- **Problem to solve**: Give back exactly the lines of the entries below from the line with "right ear: (746, 637)" to the line with "right ear: (914, 1565)", inclusive, and only those.

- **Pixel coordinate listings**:

◇ ◇ ◇

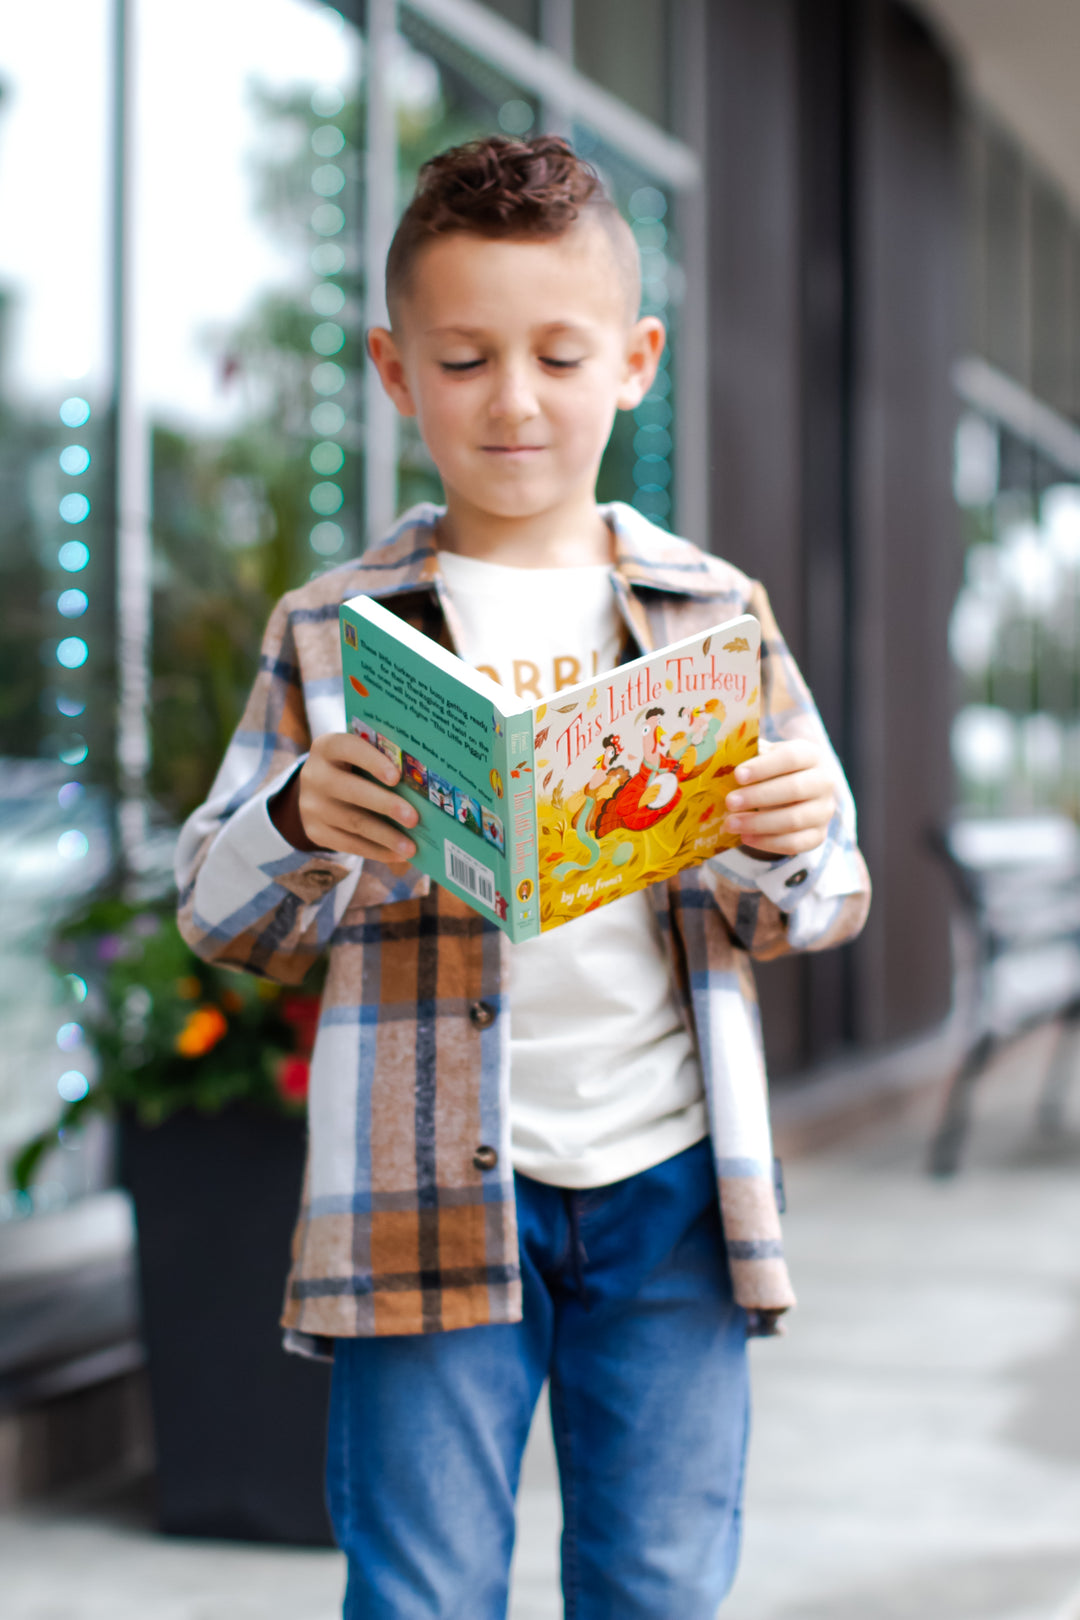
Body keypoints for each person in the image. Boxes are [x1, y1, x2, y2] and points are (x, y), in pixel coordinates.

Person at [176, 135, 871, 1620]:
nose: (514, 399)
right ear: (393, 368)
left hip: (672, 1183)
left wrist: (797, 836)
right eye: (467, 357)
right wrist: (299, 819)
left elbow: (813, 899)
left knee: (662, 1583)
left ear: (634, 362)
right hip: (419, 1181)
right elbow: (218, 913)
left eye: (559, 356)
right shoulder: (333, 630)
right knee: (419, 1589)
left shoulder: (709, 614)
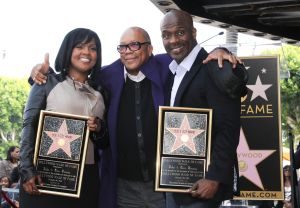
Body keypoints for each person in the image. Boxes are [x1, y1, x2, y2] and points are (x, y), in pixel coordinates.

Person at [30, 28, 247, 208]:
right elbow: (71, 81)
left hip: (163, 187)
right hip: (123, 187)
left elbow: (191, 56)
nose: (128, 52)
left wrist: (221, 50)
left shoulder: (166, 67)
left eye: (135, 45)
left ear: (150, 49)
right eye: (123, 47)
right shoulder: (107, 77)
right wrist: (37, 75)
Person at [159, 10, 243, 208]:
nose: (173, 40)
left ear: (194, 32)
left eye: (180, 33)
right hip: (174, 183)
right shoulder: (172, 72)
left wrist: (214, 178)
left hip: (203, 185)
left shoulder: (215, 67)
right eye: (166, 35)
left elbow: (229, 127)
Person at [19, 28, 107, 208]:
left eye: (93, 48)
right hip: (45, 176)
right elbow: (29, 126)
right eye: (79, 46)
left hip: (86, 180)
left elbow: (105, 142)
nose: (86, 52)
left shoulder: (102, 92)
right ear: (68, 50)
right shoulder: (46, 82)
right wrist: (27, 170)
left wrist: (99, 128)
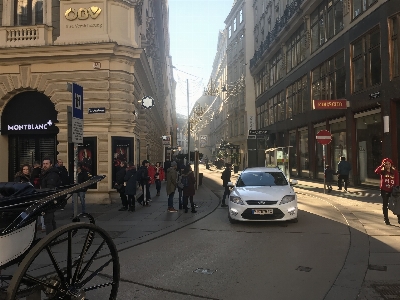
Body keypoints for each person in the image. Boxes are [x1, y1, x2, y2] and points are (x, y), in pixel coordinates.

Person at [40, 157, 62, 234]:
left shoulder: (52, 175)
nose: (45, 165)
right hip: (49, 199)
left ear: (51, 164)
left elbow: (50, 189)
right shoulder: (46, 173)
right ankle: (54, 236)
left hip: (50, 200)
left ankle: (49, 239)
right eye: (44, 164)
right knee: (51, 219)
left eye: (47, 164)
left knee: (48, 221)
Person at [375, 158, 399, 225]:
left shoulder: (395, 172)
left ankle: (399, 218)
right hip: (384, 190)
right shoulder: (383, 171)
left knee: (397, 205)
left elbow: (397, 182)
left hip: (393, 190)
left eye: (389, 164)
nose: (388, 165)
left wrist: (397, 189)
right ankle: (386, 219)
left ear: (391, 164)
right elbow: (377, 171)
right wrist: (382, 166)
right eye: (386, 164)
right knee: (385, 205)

◇ ◇ ◇

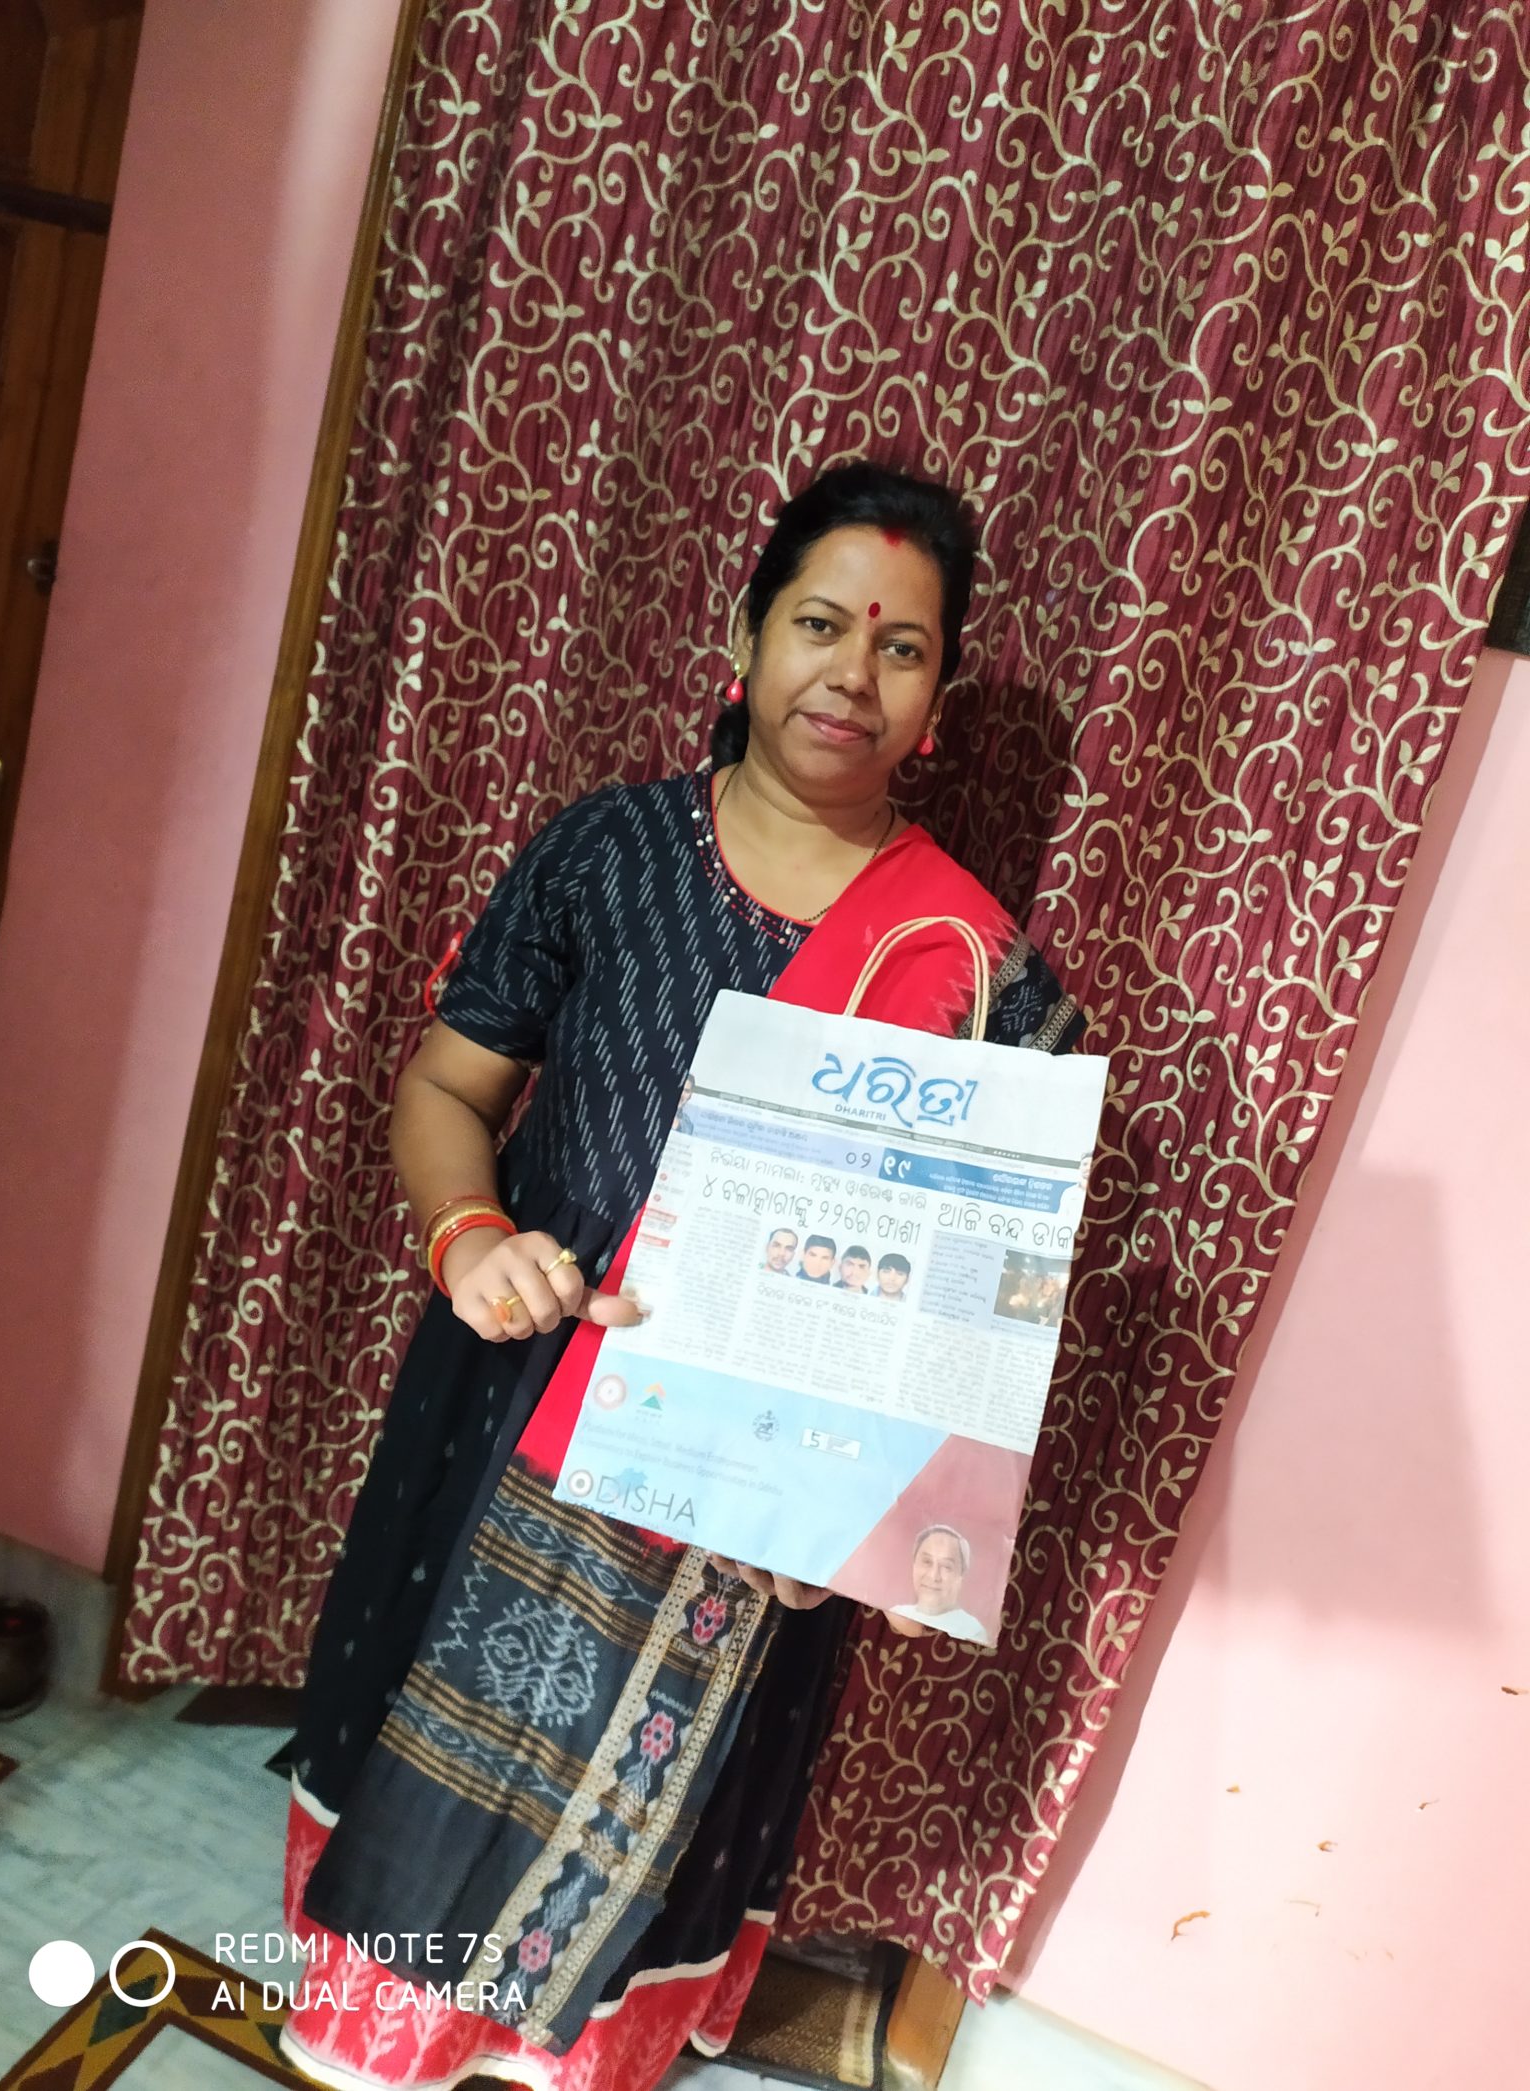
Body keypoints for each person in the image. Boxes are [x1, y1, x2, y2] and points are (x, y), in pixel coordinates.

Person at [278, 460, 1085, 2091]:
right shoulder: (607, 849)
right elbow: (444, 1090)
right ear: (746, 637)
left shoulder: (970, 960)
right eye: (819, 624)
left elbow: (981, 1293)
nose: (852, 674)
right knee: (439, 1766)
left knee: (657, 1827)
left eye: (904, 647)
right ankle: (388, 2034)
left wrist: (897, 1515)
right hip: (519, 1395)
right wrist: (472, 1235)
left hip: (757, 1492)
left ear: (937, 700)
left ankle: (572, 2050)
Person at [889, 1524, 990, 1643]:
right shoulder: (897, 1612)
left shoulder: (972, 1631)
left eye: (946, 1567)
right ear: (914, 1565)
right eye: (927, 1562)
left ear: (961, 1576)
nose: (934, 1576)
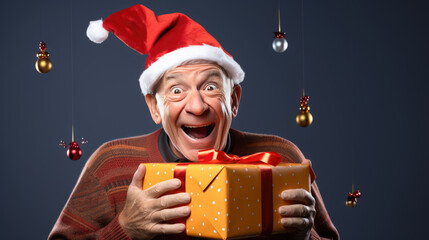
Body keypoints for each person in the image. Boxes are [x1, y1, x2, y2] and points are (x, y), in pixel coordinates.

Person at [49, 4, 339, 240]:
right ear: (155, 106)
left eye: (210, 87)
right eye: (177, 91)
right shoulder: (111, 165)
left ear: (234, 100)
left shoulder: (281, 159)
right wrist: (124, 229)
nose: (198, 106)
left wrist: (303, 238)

◇ ◇ ◇

- **Answer box**:
right ear: (746, 637)
left shoulder: (970, 960)
right eye: (819, 624)
left elbow: (981, 1293)
nose: (852, 674)
right knee: (439, 1766)
left knee: (657, 1827)
left eye: (904, 647)
right ankle: (388, 2034)
left wrist: (897, 1515)
right hip: (519, 1395)
right wrist: (472, 1235)
left hip: (757, 1492)
left ear: (937, 700)
left ankle: (572, 2050)
Person at [889, 1524, 990, 1643]:
right shoulder: (897, 1612)
left shoulder: (972, 1631)
left eye: (946, 1567)
right ear: (914, 1565)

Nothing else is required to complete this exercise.